= Lisa Park (artist) =

Korean-American artist (born 1987)

Lisa Park (born 1987) is a Korean-American artist and lecturer in the Fine Arts & Design department of the Stuart Weitzman School of Design at the University of Pennsylvania.

==Early life and education==
Lisa Park was born in Boston, United States, but was raised Seoul, South Korea.She earned her BFA degree from the Art Center College of Design in Pasadena, California. Additionally, she holds a MPS degree from the Interactive Telecommunications Program (ITP) at the New York University Tisch School of the Arts.

==Career==
Her works include "Eunoia" and "Eunoia II," which are interactive installation and performance pieces where the artist utilizes a brainwave sensor to visualize real-time pools of water based on her thoughts.

Park "has been working with biofeedback devices (heart rate sensors, commercial brainwave headsets) to display auditory and visual representations of physiological measurements. These performances explored the possibilities of self-monitoring her physical and psychological states." This was done by using electroencephalography (E.E.G.) data to create sound-waves which were pushed through pools of water, causing them to ripple. Park sat in the center of the pools as this occurred.

For Eunoia, Park separated the E.E.G. data into five emotions, each of which fed into one of five pools of water. For Eunoia II, she expanded her conception of brain activity to cover forty-eight pools of water, matching the forty-eight emotions described by philosopher Baruch Spinoza. While Park strove to control her emotions in Eunoia in order to keep the pools of water still, she changed her approach in Eunoia II to focus on expressing emotions.

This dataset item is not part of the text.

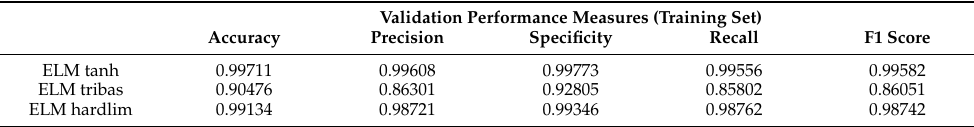
Table 15. Validation (training) classification performance measures of the ELM classifier for three different transfer functions of the ELM algorithm in dataset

Another installation piece, titled "Blooming," was commissioned by Nokia Bell Labs and supported by New Museum's NEW INC. This interactive audiovisual installation features a life-sized digital cherry blossom tree that blossoms in real-time in response to participants' skin-to-skin contact.

==Exhibitions==

| Year | Exhibition |
|---|---|
| 2022 | Trapholt Museum for Moderne Kunst, Denmark ; |
| 2021 | National Museum of Modern and Contemporary Art, South Korea; Ocean Flower Island Museum, China; |
| 2020 | IA&A at Hillyer, Washington D.C; LABoral Centro de Arte y Creación Industrial, Spain; Cheongju Museum of Art, South Korea; |
| 2019 | ArtScience Museum, Singapore; Apple Carnegie Library, Washington D.C; Museum of Contemporary Art Busan, South Korea; ARTECHOUSE, Washington D.C; SXSW Art (South by South West), Austin, Texas ; |
| 2018 | MANA Contemporary (Nokia Bell Labs X NEW INC), "Only Human", NJ; |
| 2017 | MANA Contemporary BSMT "Flatland", Miami, FL; Simons Center gallery, "Manifesting Invisibles", Stony Brook, NY; Hong Kong Art Centre, Pao Galleries, "ifva award", Hong Kong; |
| 2016 | Smithsonian Asian Pacific American Center, "CTRL+ALT", New York, NY; Nuit Blanche Toronto, "And the Transformation Reveals", Toronto, Canada; Storefront for Art and Architecture, "Work in Progress", New York, NY; MassArt, "Encircling the World", Boston, MA; |
| 2015 | Today's Art Festival 2015, Hague, The Netherlands; Red Bull Studios, "NEW INC End-of-Year Showcase", New York, NY; Reverse gallery, "SYNAESTHETICS", Brooklyn, NY; |
| 2014 | Digital Art Center, "Digital Art Festival 2014", Taipei, Taiwan; New York Hall of Science, "Maker Faire", Corona, NY; |

==Awards and fellowships==
Park was the recipient of a 2014 New York Foundation for the Arts Fellowship

Park was selected to be an artist-in-residence at Nokia Bell Labs in 2017 as part of their Experiments in Art and Technology residency program with NEW INC. As part of the residency, Park was commissioned to create, "Blooming," which was featured in the exhibition Only Human at Mana Contemporary in May 2017 Blooming was an official selection of SXSW Art in 2019.

==Academic profession==

Since the Fall semester of 2023, Park has been a lecturer within the Fine Arts and Design department at the University of Pennsylvania.